The economic downturn could actually work a bit in Cadence’s favor, because it expects it will be able to recruit some highly experienced sales reps who have gotten axed by other drugmakers. “The competition for talent is not what it once was,” Schroeder said. “It helps us.”

The backstory of how Cadence got ahold of this drug is interesting. It acquired the drug from Bristol-Myers Squibb (NYSE: BMY), which did years of development work to get it toward the proving ground of final-stage clinical trials. When Bristol made a round of cutbacks in 2005, and limited its focus to 10 core therapeutic classes, pain wasn’t one of them, Schroeder says. This was in the wake of safety disaster with COX-2 inhibitor pain drugs, like Merck’s rofecoxib (Vioxx), so it was thought the FDA would apply extra scrutiny to new pain meds. That enabled a startup drug developer like Cadence to harvest this late-stage product candidate in 2006, by shelling out $25 million upfront, agreeing to pay milestones of $40 million, plus royalties to Bristol on product sales that escalate to as much as 20 percent, Schroeder says.

The Cadence CEO comes to this job as a business guy by training. Before he co-founded Cadence in May 2004, he headed up North American sales and marketing for Irish drugmaker Elan. He specialized in selling drugs to hospitals at both Elan and at San Diego-based Dura Pharmaceuticals before it was acquired by Elan.

So Cadence’s strategy has been to acquire late-stage drug candidates that can be sold in bulk to hospitals. It will use a small group of focused sales reps who can pitch it, as opposed to marketing the next impotence drug for the masses that needs thousands of sales reps.

Cadence has a second drug candidate in its pipeline, omiganan pentahydrochloride topical gel, (Omigard), that should give its sales reps something else to promote to hospitals. The second drug is an antimicrobial agent designed to stop infections at the point in the body where catheters get injected. This drug is thought to have almost bleach-like killing power, wiping out bacteria, fungi, multi-drug resistant bacteria, yeasts, molds, you name it, Schroeder says. It kills within minutes, and isn’t absorbed into the body, so it doesn’t provoke an immune reaction, Schroeder says. Results from a final-stage clinical trial of this drug should be available before the end of March, and if successful, Cadence plans to ship off that second new drug application to the FDA within the following three months.

Yesterday, analysts tried to tease out more details on the safety profile of the IV acetaminophen to see if there’s some reason why the FDA might hold up this application. Cadence’s chief medical officer, James Breitmeyer, said the agency’s main concern is that excessive doses of acetaminophen can cause liver damage. This could theoretically happen during a communications mix-up in a hospital, so Cadence plans to propose an additional warning tab on its vials that remind doctors and nurses not to give the IV drug if the patient has already taken the pills.

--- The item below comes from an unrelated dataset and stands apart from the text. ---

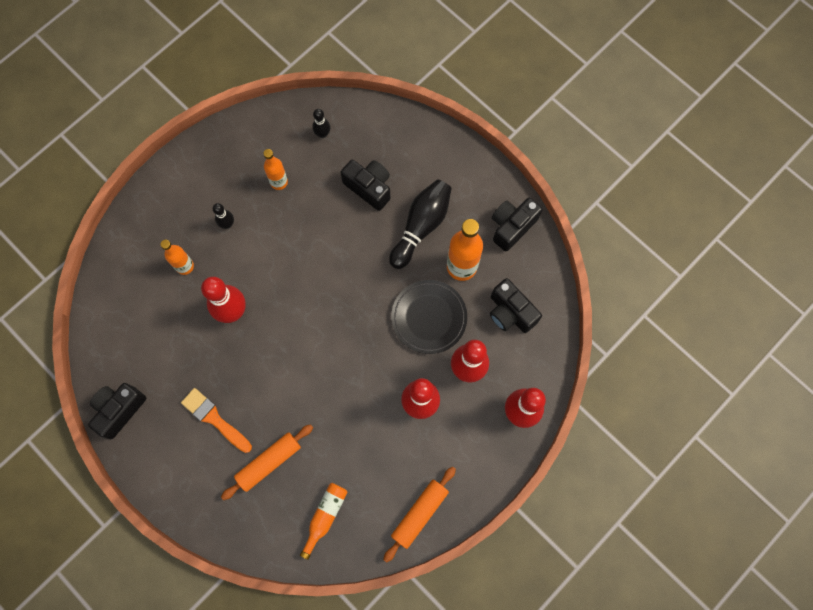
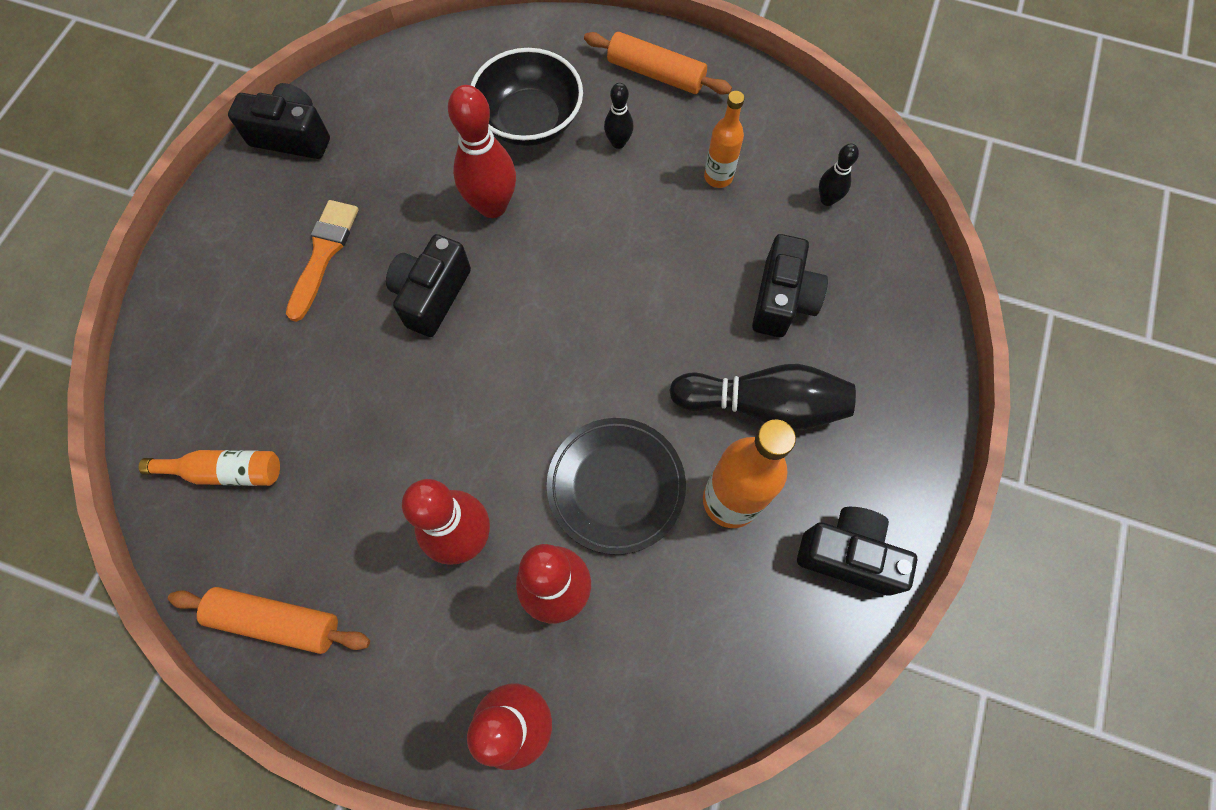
camera: 65 degrees right, 5 degrees down
(185, 266) = (530, 120): orange bottle -> black bowl
(269, 462) = (284, 353): orange rolling pin -> orange rolling pin (655, 73)
(510, 312) = (692, 622): black camera -> black camera (432, 295)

One insightful question came on yesterday’s conference call from analyst Charles Duncan of JMP Securities. He asked whether the company collected data on secondary goals in its trials, like whether its product could actually help wean patients off opioids. This could be a big selling point to hospitals, which I’m told get really annoyed with treating the constipation that comes with prescribing these drugs. Breitmeyer ducked the question, because he said statisticians are still analyzing data on the secondary goals.

That answer, when it emerges next year, could speak to the drug’s ultimate commercial potential. But from listening to yesterday’s conference call, Schroeder made it seem unlikely the FDA will schedule a public advisory panel to review the drug, as it often does when wrestling with questionable drug candidates. “We don’t think there’s anything controversial here,” Schroeder says.